Task:
Please transcribe word for word the lines of the data below, from the line containing "Vijay TVK Election" through the line containing "WordPress themes and plugins", both included.

Extracted data entries
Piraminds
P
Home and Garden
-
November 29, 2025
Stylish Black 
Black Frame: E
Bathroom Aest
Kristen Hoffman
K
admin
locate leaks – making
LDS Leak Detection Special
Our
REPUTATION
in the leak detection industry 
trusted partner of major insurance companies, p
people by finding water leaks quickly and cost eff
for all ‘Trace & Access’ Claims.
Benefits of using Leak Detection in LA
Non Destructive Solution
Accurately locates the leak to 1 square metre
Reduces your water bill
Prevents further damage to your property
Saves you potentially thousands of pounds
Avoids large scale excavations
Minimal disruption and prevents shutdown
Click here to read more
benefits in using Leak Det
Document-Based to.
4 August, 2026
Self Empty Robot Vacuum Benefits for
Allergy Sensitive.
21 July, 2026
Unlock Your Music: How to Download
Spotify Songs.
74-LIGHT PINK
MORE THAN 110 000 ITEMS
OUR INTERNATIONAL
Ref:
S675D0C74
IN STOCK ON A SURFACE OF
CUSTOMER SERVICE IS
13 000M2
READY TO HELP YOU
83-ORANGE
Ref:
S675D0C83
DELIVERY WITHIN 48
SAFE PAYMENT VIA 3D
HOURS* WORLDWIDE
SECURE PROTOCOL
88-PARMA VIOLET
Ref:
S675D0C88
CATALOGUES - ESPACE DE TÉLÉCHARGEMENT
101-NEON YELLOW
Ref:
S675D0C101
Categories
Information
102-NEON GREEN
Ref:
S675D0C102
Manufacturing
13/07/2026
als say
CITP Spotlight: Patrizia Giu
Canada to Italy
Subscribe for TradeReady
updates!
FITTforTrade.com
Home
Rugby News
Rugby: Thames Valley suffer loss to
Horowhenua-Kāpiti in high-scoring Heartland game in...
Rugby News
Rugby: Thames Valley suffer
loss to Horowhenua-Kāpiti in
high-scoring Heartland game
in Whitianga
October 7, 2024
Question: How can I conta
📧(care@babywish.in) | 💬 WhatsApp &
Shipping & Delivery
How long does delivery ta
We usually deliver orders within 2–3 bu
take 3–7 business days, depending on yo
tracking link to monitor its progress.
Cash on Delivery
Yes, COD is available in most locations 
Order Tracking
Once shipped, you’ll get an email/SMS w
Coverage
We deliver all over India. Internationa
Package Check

...

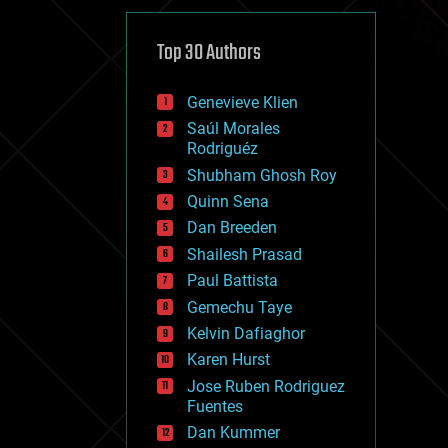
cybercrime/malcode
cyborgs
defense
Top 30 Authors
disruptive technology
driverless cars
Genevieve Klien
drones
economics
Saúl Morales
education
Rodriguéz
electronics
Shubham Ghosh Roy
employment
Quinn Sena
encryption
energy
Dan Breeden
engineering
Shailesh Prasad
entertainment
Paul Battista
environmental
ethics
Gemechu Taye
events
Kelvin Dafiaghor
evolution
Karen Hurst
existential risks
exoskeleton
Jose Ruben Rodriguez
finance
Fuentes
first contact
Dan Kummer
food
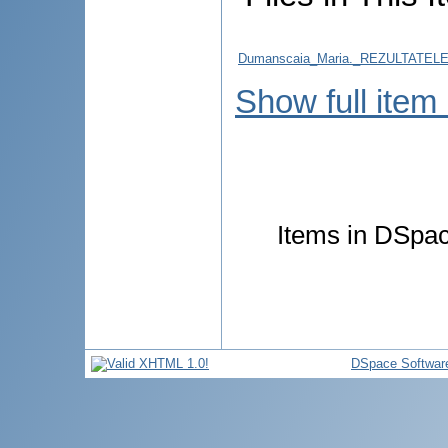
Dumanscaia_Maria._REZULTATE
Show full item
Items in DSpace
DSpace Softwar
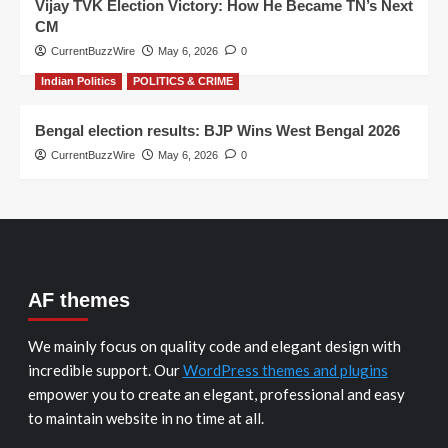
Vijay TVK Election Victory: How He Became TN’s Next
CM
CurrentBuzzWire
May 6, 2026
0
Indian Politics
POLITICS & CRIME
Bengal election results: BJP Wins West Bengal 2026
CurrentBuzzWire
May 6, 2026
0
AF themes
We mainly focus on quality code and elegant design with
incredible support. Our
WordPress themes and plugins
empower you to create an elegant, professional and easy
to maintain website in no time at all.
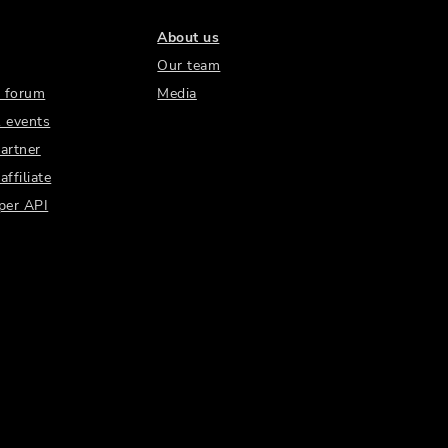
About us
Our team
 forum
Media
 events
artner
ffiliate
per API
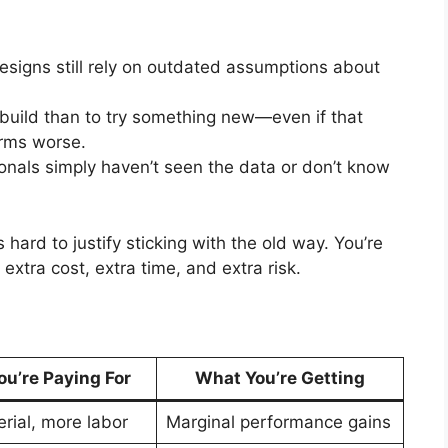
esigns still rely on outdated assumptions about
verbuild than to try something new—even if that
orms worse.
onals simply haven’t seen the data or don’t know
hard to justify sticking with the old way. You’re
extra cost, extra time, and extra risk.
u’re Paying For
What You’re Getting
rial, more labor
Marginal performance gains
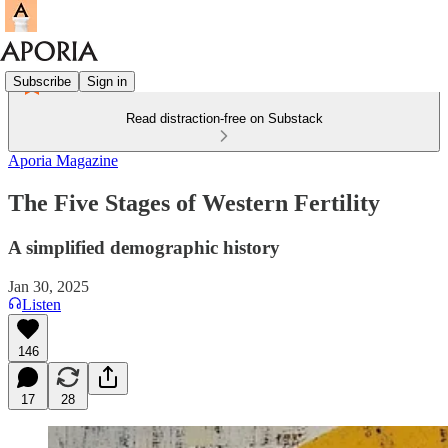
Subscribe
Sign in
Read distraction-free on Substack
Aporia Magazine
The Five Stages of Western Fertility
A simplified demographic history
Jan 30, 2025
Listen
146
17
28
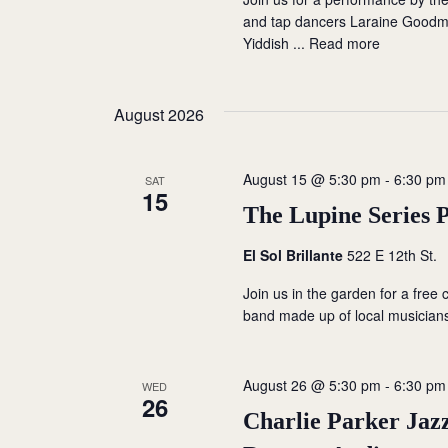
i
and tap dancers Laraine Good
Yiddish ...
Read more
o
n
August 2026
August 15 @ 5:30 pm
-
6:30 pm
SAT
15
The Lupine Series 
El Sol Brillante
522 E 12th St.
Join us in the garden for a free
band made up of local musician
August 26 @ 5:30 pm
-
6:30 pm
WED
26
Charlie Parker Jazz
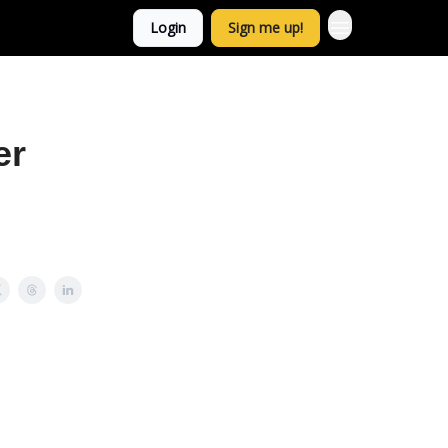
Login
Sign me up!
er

==

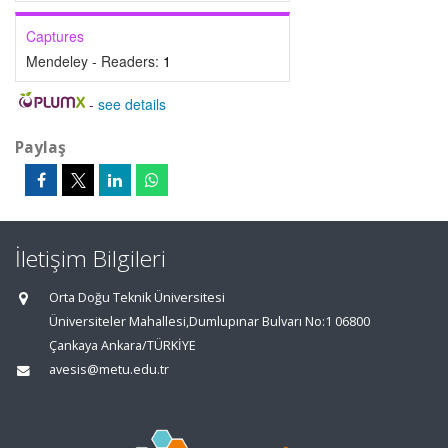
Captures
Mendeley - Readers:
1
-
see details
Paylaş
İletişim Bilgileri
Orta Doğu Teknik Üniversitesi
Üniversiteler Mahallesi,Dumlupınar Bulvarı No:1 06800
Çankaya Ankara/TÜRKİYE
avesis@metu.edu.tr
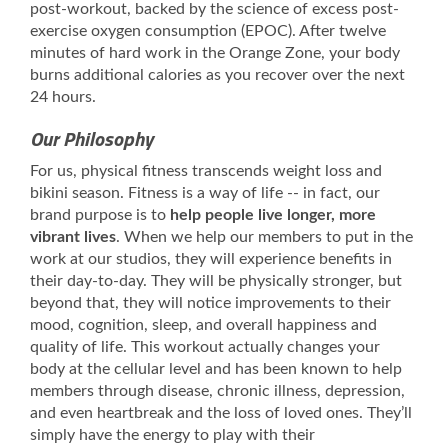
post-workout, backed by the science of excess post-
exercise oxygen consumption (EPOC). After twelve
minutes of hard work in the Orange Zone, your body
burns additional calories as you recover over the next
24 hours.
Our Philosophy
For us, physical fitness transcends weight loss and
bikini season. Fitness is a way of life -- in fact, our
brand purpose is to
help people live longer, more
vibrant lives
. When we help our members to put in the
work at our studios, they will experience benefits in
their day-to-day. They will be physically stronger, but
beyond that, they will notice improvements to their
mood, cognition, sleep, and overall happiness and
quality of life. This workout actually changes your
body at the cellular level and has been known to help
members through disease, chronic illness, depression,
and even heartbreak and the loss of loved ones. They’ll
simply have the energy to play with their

Solution for this problem:
Vijay TVK Election Victory: How He Became TN’s Next
CM
CurrentBuzzWire
May 6, 2026
0
Indian Politics
POLITICS & CRIME
Bengal election results: BJP Wins West Bengal 2026
CurrentBuzzWire
May 6, 2026
0
AF themes
We mainly focus on quality code and elegant design with
incredible support. Our
WordPress themes and plugins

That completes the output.